Écrit par : Feuilly | 09/02/2009

Ah, c'est gentil, ça, Feuilly...C'est vrai que c'est le parcours inverse...
J'attends d'autant plus de savoir où ça va le mener. C'est-à dire où ton imagination va l'emmener...
Mais l'important, c'est de larguer les amarres quand le bateau trouve que le port ressemble tous les jours au même port..Dans quelque sens que ce soit et où qu'on mette le cap.
Des fois : Même les plus chouettes souv'nirs, ça t'a une de ces gueules..."
Tu connais la suite....

Écrit par : B.redonnet | 09/02/2009

Oui et avec ça, il est parti.
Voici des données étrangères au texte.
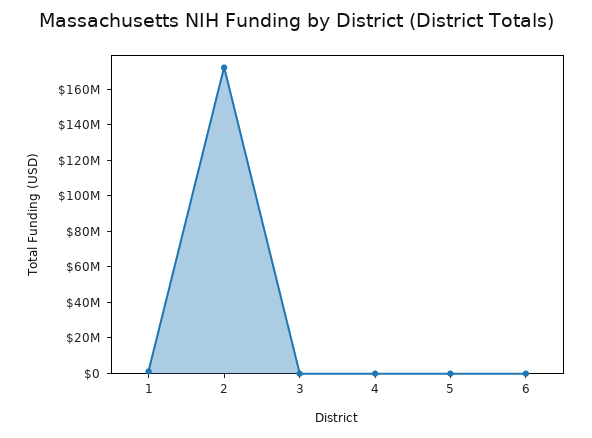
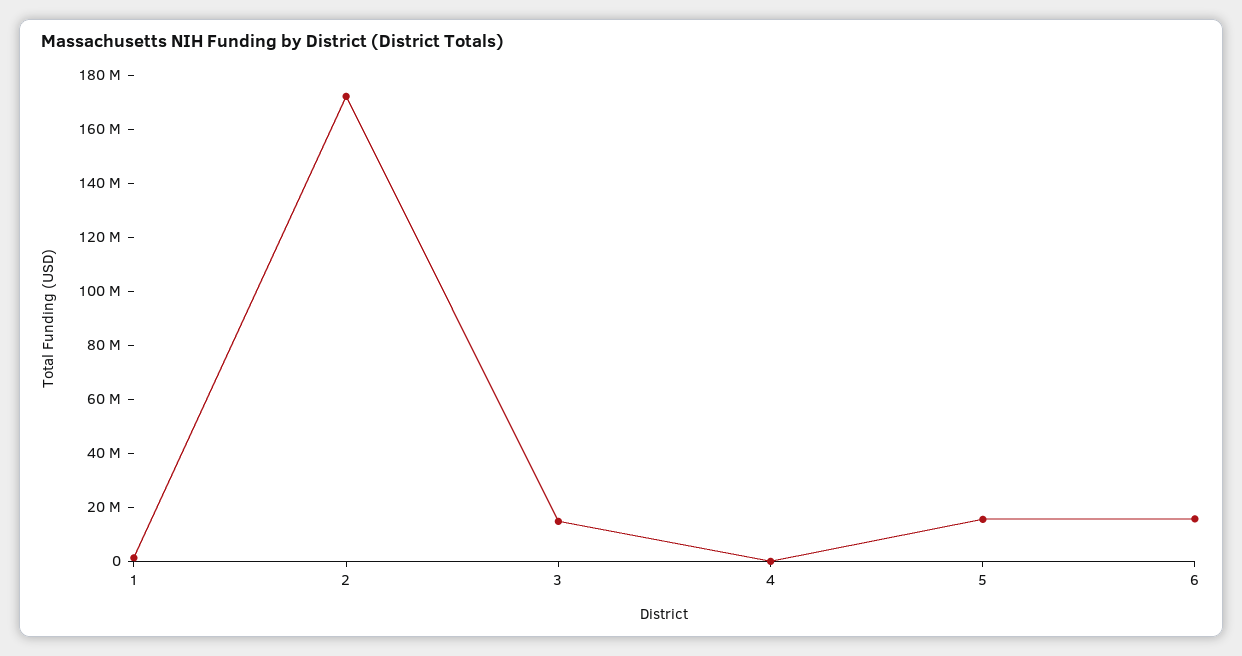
3: 0 -> 15000000
5: 0 -> 15000000
6: 0 -> 15000000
Pas Bertrand, Bertrand il est partout, chez nous, sur nos écrans...
Notre voyageur de papier, il vient de partir, fuyant la femme de ses rêves. Heu, pardon, la jeune femme qu'il voit en rêve, de plus en plus jeune d'ailleurs...
Une lourde clé dans sa poche. Hé, hé.
Allez, on a mis le marque-page jusqu'à demain Débla.
Bertrand, son polar, c'était tous les lundis. On n'a pas été déçus du voyage.
Ici, on serait plutôt dans le fantastique (veine que l'on trouvait dans "SANS NOUVELLES D'ELLE", de façon très heureuse; c'est pas facile, le fantastique ; à réussir, je veux dire).

Écrit par : michèle pambrun | 09/02/2009

Je vois, Michèle, que cette histoire, "SANS NOUVELLES D'ELLE" vous avait marquée car vous en parlez souvent. Il y avait en effet un côté fantastique. Il y avait surtout la relation de la douleur devant la disparition de l'héroïne. Ici, on ne peut pas dire cela.

Écrit par : Feuilly | 09/02/2009

Cela me fait parfois penser à certains écrits de Jean Ray !

Écrit par : Pivoine | 15/02/2009

Voilà qui est encourageant pour moi, Pivoine. Mais il reste du chemin à parcourir...

Écrit par : Feuilly | 16/02/2009

Avec du retard je reprends la lecture et je n'avais pas oublié le début.
Un peu étonnée par la nature du rêve : il me semble qu'un bel homme m'apparaissant en rêve, même avec un regard de fauve serait un rêve agréable plutôt qu'un cauchemar.
En fait c'est la cabane au fond des bois qui, d'entrée est un cauchemar...Comment y vivre sans mourir de peur !
J'ai hâte qu'on arrive au village.

Je fais une différence entre papier et écran...la lecture sur papier n'est pas fatigante.
je reviendrai demain.

Écrit par : Rosa | 16/02/2009

@ Rosa: "un bel homme m'apparaissant en rêve, même avec un regard de fauve serait un rêve agréable " Si vous aimez être mangée...

Mais c'est vrai que cauchemar n'est peut-être pas le mot qui convient. C'est plutôt le caractère répétitif du rêve qui fait que le héros ne le supporte plus.

Écrit par : Feuilly | 16/02/2009

J'avais compris...c'était pour vous provoquer un peu !
C'est comme un film cassé qui s'arrête toujours au même endroit : on a envie de connaître la fin.
Pourtant dans le rêve du personnage mieux vaut peut-être ne pas connaître la fin du rêve.